--- start of MATERIAL FOR THIS TASK ---

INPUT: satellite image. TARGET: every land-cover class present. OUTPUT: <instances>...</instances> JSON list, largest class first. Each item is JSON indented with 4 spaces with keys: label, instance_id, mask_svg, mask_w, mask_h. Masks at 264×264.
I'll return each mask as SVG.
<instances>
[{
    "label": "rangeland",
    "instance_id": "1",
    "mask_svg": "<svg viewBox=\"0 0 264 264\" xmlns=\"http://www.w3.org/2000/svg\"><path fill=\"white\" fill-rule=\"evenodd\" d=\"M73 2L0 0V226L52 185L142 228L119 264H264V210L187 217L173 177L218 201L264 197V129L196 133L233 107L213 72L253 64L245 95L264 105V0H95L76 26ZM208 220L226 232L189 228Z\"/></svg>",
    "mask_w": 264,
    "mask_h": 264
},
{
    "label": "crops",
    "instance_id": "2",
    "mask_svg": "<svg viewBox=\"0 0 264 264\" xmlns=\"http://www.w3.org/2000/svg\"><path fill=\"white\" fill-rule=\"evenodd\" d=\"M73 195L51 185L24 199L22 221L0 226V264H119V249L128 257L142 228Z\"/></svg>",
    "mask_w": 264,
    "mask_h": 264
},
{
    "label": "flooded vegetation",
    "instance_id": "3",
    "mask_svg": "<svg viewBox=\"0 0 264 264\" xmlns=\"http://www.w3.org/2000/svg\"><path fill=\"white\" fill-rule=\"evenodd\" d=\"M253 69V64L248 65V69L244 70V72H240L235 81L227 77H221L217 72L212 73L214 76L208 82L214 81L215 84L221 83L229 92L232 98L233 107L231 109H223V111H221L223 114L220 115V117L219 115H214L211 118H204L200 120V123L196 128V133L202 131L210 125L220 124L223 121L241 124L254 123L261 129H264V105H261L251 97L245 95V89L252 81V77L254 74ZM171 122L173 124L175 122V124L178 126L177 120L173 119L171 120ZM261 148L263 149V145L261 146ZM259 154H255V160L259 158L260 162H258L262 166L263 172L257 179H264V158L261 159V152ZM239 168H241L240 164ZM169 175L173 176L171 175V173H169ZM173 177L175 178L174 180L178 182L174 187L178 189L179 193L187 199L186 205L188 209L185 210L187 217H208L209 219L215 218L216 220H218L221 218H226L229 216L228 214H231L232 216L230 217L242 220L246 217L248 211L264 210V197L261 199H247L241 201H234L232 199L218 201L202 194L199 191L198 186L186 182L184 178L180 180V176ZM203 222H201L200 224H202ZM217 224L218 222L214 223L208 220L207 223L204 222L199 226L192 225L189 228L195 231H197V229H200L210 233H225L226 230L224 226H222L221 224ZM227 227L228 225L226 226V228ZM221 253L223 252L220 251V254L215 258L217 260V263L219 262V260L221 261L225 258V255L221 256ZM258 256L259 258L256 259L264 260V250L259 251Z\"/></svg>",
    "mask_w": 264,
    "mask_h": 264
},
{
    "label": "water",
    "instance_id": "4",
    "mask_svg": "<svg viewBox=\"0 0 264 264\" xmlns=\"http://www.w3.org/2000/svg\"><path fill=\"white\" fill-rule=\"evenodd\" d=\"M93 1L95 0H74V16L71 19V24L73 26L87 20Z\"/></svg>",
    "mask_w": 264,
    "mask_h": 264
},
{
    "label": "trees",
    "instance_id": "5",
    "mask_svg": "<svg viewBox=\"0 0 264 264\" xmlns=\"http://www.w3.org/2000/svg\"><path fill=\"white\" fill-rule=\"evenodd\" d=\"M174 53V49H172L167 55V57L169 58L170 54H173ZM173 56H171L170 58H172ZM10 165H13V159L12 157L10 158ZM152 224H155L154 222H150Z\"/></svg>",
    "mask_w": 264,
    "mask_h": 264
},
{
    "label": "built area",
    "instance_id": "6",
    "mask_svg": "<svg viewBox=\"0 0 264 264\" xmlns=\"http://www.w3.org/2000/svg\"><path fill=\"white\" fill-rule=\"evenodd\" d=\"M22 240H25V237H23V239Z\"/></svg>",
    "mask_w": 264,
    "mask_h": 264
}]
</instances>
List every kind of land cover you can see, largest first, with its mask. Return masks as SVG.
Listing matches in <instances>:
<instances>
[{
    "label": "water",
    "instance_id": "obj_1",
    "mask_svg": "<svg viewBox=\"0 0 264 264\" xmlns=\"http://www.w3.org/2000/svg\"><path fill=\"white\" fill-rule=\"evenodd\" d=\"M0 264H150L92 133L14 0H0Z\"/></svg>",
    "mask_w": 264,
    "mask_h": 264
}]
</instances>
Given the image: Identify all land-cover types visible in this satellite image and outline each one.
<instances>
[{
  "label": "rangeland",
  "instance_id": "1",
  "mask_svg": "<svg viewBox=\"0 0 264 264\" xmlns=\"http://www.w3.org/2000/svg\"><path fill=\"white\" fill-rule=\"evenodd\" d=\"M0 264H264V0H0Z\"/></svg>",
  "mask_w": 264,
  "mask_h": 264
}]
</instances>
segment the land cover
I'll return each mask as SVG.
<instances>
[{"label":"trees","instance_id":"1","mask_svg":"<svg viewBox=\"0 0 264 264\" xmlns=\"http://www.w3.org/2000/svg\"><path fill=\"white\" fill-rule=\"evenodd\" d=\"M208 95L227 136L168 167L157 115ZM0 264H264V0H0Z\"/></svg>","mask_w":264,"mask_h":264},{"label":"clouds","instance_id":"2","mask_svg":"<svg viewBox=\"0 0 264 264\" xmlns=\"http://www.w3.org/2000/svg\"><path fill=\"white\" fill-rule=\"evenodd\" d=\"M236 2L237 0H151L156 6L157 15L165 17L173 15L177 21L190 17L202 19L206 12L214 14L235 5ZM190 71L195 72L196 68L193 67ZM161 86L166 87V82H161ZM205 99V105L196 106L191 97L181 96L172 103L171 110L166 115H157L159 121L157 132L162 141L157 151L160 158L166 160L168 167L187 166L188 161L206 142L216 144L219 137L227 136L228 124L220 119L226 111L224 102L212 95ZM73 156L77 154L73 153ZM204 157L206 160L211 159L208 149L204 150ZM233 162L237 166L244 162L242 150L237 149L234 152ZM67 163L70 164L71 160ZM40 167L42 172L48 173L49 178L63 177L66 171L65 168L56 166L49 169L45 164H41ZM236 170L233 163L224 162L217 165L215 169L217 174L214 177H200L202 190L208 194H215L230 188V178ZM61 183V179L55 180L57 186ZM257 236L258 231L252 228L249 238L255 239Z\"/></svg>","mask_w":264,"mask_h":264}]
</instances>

--- end of MATERIAL FOR THIS TASK ---

**WRITTEN PROBLEM:** Reproduce the material verbatim, starting at its first line and ending at the line containing "69V64L248 65V69L244 70V72H240L235", with both of those lines included.

**TASK ANSWER:**
INPUT: satellite image. TARGET: every land-cover class present. OUTPUT: <instances>...</instances> JSON list, largest class first. Each item is JSON indented with 4 spaces with keys: label, instance_id, mask_svg, mask_w, mask_h. Masks at 264×264.
I'll return each mask as SVG.
<instances>
[{
    "label": "rangeland",
    "instance_id": "1",
    "mask_svg": "<svg viewBox=\"0 0 264 264\" xmlns=\"http://www.w3.org/2000/svg\"><path fill=\"white\" fill-rule=\"evenodd\" d=\"M73 2L0 0V226L52 185L142 228L119 264H264V210L187 217L173 177L218 201L264 197V129L196 133L233 107L213 72L253 64L245 95L264 105V0H95L76 26ZM208 220L226 232L189 228Z\"/></svg>",
    "mask_w": 264,
    "mask_h": 264
},
{
    "label": "crops",
    "instance_id": "2",
    "mask_svg": "<svg viewBox=\"0 0 264 264\" xmlns=\"http://www.w3.org/2000/svg\"><path fill=\"white\" fill-rule=\"evenodd\" d=\"M73 195L51 185L24 199L22 221L0 226V264H119V249L128 257L142 228Z\"/></svg>",
    "mask_w": 264,
    "mask_h": 264
},
{
    "label": "flooded vegetation",
    "instance_id": "3",
    "mask_svg": "<svg viewBox=\"0 0 264 264\" xmlns=\"http://www.w3.org/2000/svg\"><path fill=\"white\" fill-rule=\"evenodd\" d=\"M253 69V64L248 65V69L244 70V72H240L235 81L227 77H221L217 72L212 73L214 76L208 82L214 81L215 84L221 83L229 92L232 98L233 107L231 109H223V111H221L223 114L220 115V117L219 115H214L211 118H204L200 120V123L196 128V133L202 131L210 125L220 124L223 121L241 124L254 123L261 129H264V105H261L251 97L245 95V89L252 81V77L254 74ZM171 122L173 124L175 122V124L178 126L177 120L173 119L171 120ZM261 148L263 149V145L261 146ZM259 154H255V160L259 158L260 162H258L262 166L263 172L257 179H264V158L261 159V152ZM239 168H241L240 164ZM169 175L173 176L171 175V173H169ZM173 177L175 178L174 180L178 182L174 187L178 189L179 193L187 199L186 205L188 209L185 210L187 217H208L209 219L215 218L216 220H218L221 218H226L229 216L228 214H231L232 216L230 217L242 220L246 217L248 211L264 210V197L261 199H247L241 201H234L232 199L218 201L202 194L199 191L198 186L186 182L184 178L180 180V176ZM203 222H201L200 224H202ZM217 224L218 222L214 223L208 220L207 223L204 222L199 226L192 225L189 228L195 231H197V229H200L210 233H225L226 230L224 226H222L221 224ZM227 227L228 225L226 226V228ZM221 253L223 252L220 251V254L215 258L217 260V263L219 262V260L221 261L225 258V255L221 256ZM258 256L259 258L256 259L264 260V250L259 251Z\"/></svg>",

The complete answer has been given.